Dataset entries

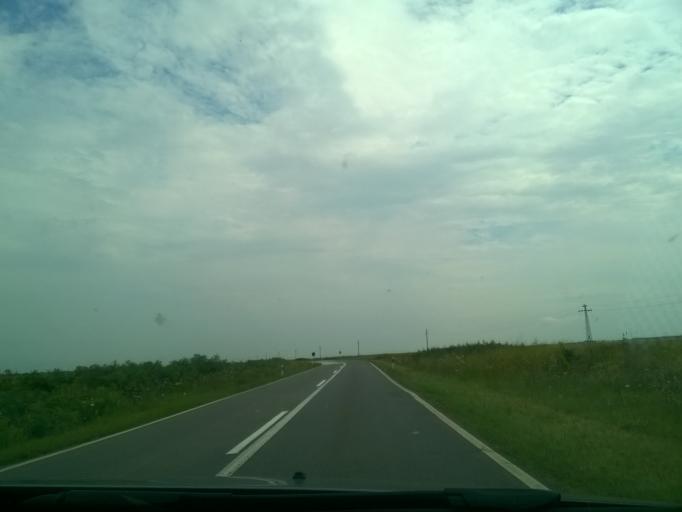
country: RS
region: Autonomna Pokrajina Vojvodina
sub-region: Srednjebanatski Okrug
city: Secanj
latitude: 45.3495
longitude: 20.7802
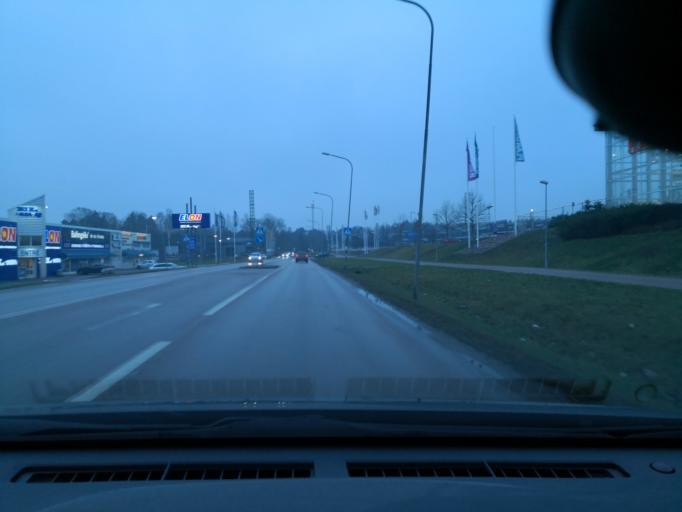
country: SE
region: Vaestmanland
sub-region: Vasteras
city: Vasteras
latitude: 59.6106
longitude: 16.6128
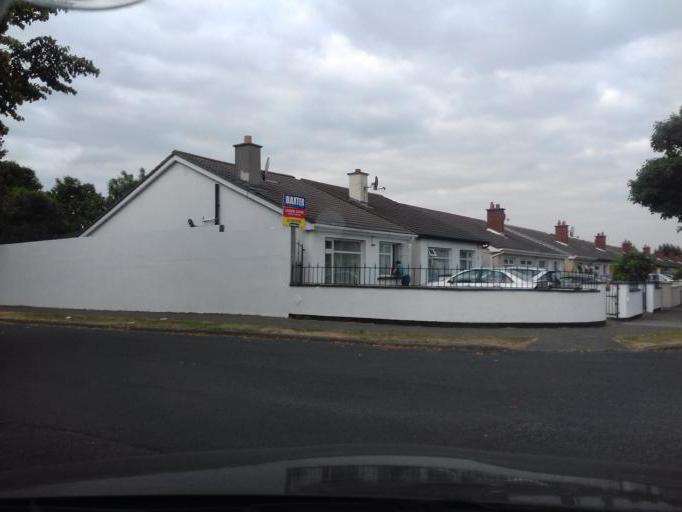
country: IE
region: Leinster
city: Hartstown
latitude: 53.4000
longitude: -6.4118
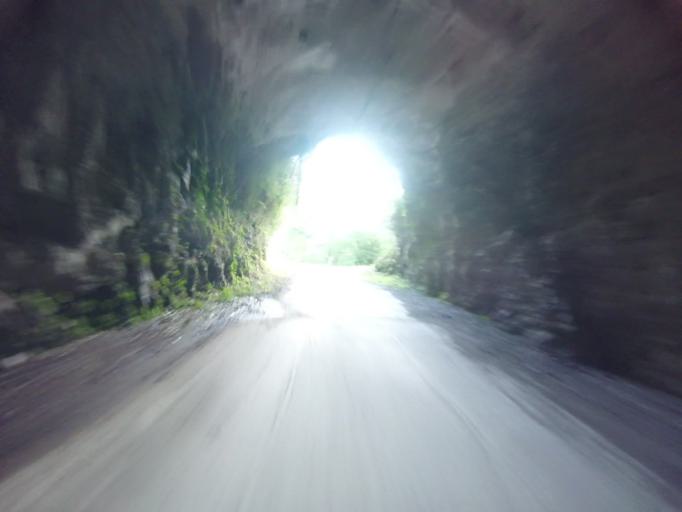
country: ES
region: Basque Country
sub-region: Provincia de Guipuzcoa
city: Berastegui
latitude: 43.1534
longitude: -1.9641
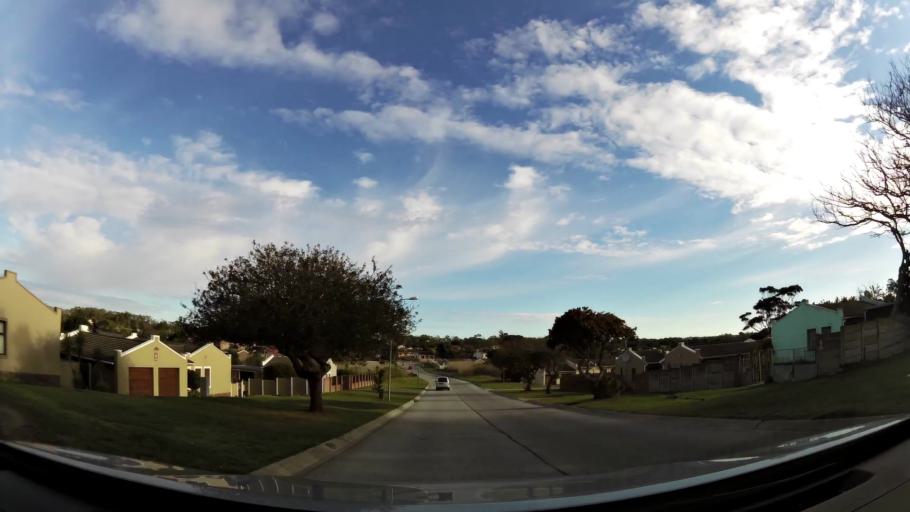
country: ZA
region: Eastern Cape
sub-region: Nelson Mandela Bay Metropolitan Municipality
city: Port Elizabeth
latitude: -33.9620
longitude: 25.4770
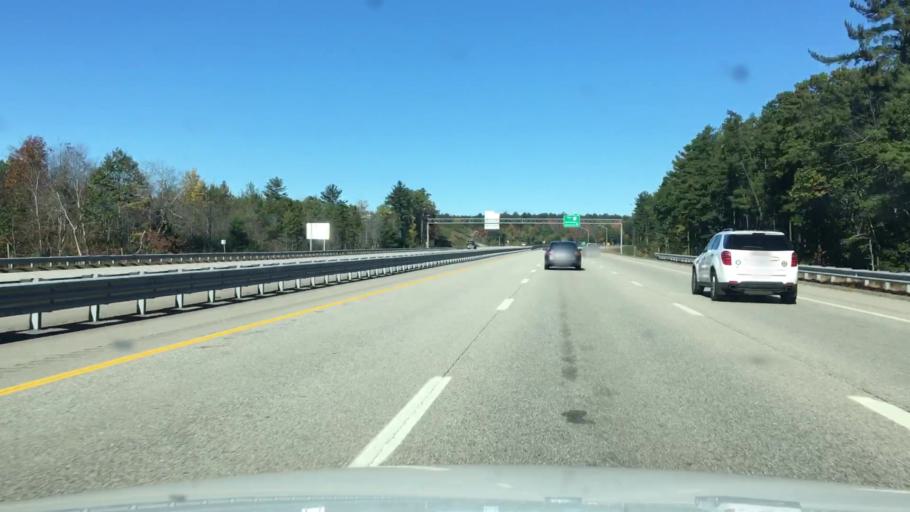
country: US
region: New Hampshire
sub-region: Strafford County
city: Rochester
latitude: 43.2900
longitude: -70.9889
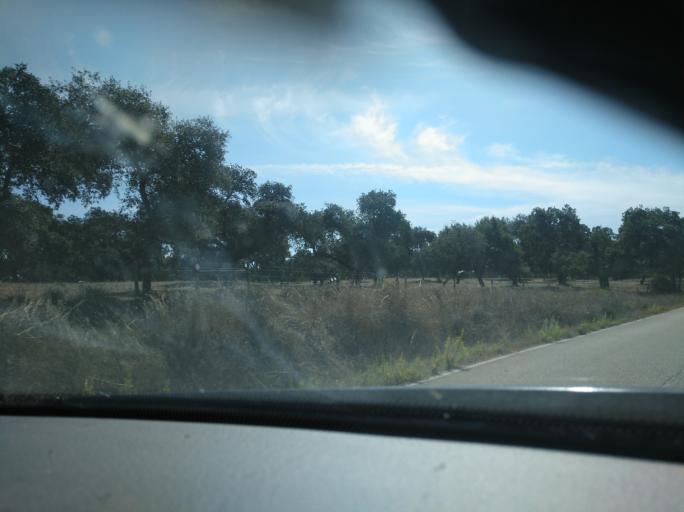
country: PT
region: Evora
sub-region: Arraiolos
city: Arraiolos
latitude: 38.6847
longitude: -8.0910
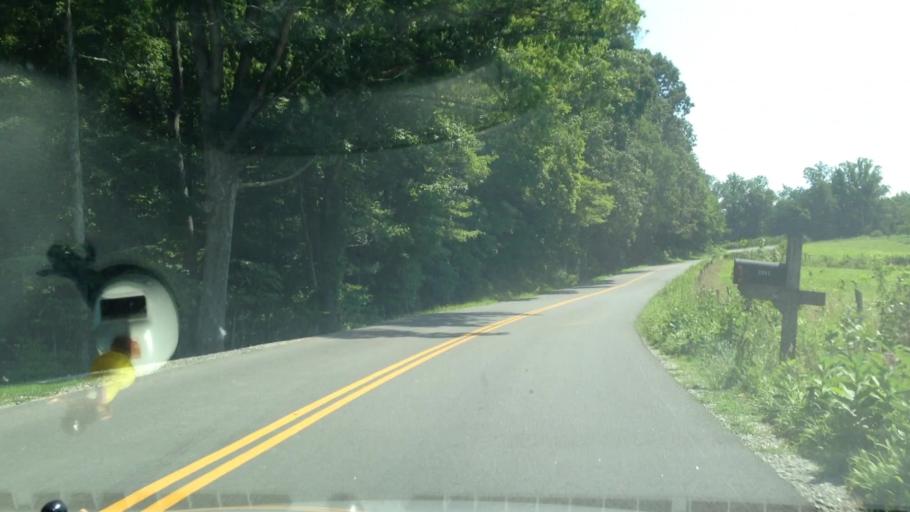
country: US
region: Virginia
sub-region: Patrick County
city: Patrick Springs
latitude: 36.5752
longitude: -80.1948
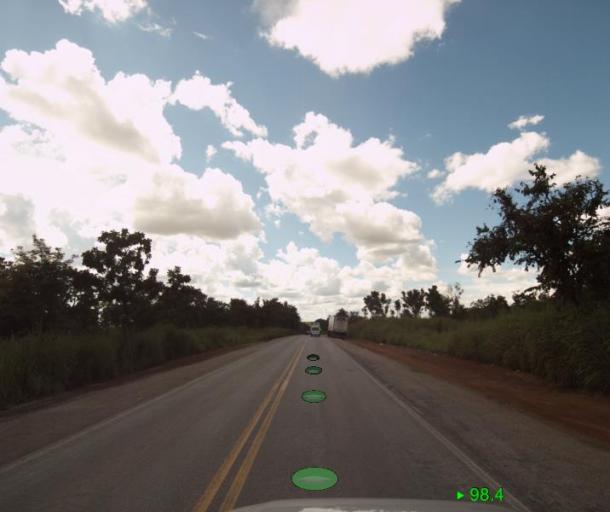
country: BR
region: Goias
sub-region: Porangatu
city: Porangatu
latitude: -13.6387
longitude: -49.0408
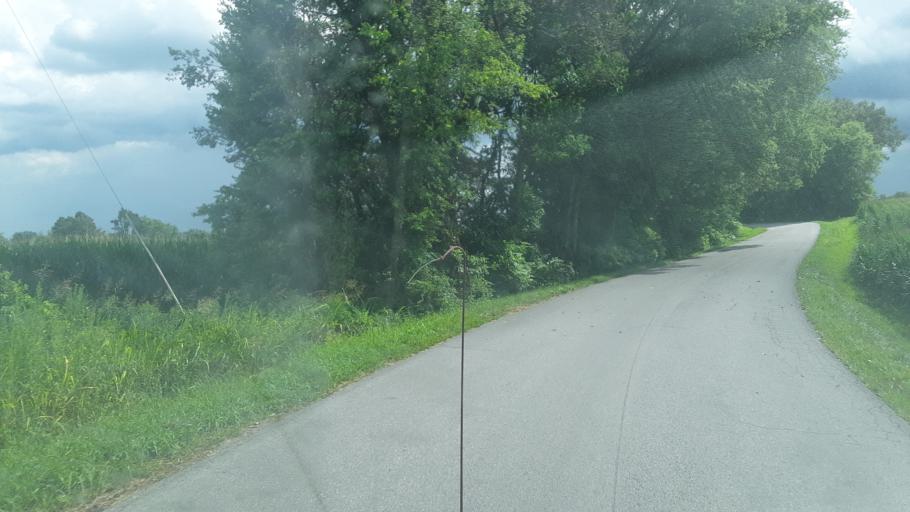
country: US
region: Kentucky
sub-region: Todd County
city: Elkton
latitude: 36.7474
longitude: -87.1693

--

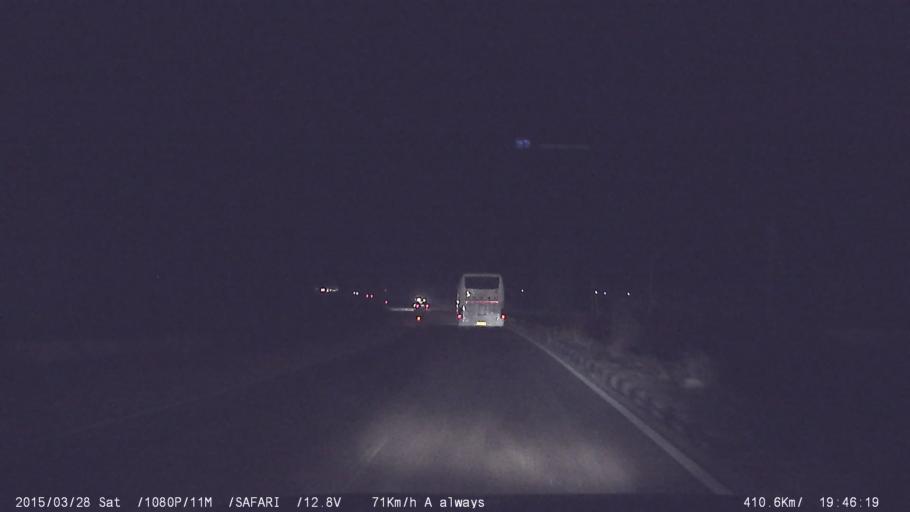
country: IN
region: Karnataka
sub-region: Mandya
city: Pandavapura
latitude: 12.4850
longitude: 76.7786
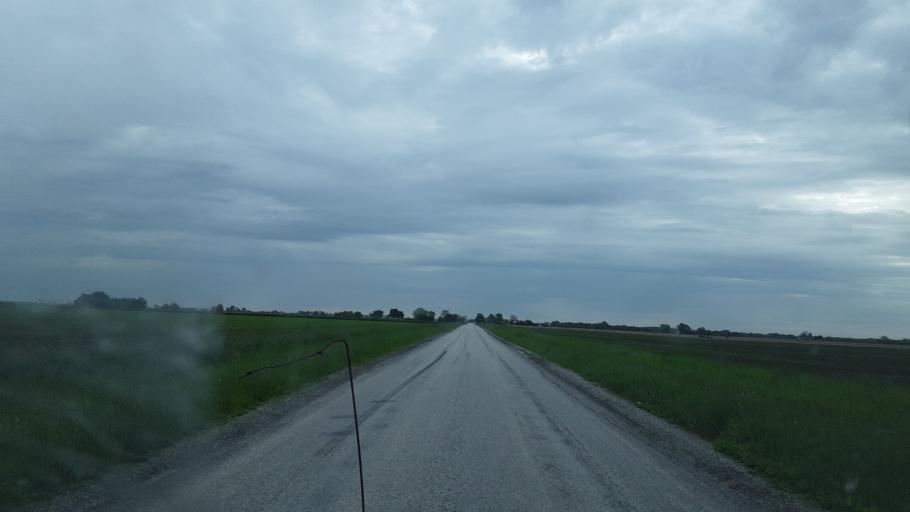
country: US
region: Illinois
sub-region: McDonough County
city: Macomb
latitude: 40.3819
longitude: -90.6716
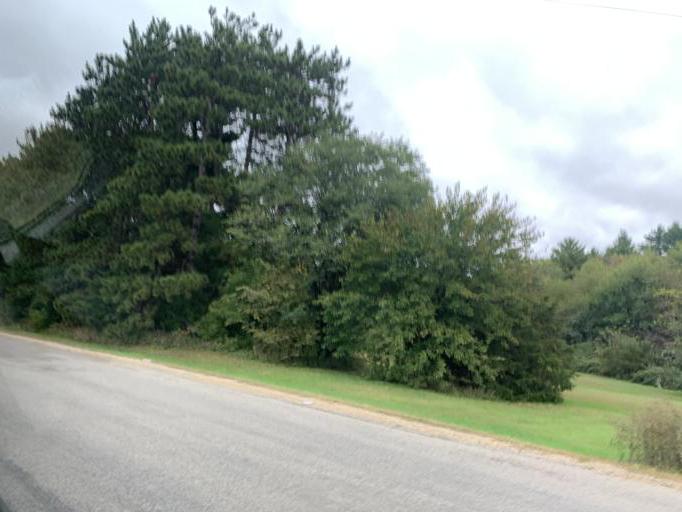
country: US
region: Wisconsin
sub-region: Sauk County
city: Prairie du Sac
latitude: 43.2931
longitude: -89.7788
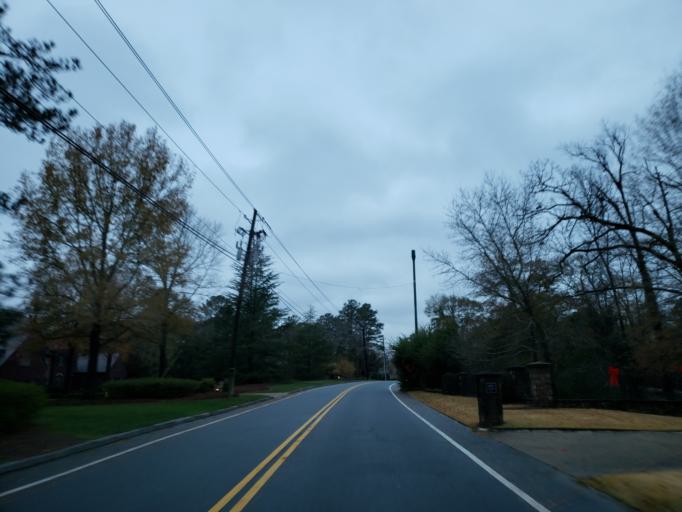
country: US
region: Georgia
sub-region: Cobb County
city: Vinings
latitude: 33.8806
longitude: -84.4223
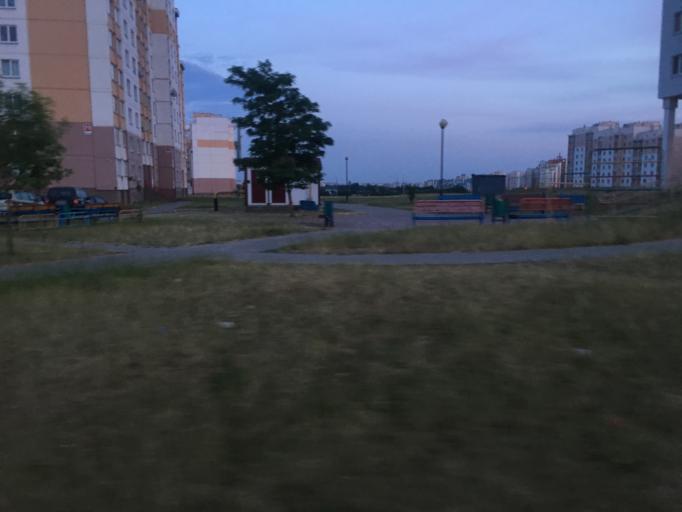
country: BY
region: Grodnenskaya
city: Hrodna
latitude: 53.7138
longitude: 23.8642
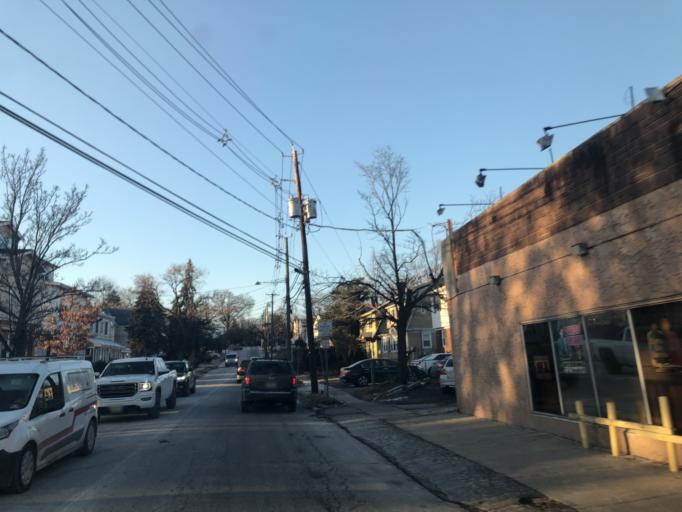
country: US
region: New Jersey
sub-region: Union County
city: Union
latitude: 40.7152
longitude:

* **WHAT YOU HAVE TO DO**:
Turn the stretch of lines from the one containing "city: Rochester" through the one containing "latitude: 36.7474" into a numbered list, skipping any blank lines and leaving out the pictures.

* **SOLUTION BELOW**:
1. city: Rochester
2. latitude: 43.2900
3. longitude: -70.9889
4. country: PT
5. region: Evora
6. sub-region: Arraiolos
7. city: Arraiolos
8. latitude: 38.6847
9. longitude: -8.0910
10. country: US
11. region: Virginia
12. sub-region: Patrick County
13. city: Patrick Springs
14. latitude: 36.5752
15. longitude: -80.1948
16. country: BR
17. region: Goias
18. sub-region: Porangatu
19. city: Porangatu
20. latitude: -13.6387
21. longitude: -49.0408
22. country: US
23. region: Kentucky
24. sub-region: Todd County
25. city: Elkton
26. latitude: 36.7474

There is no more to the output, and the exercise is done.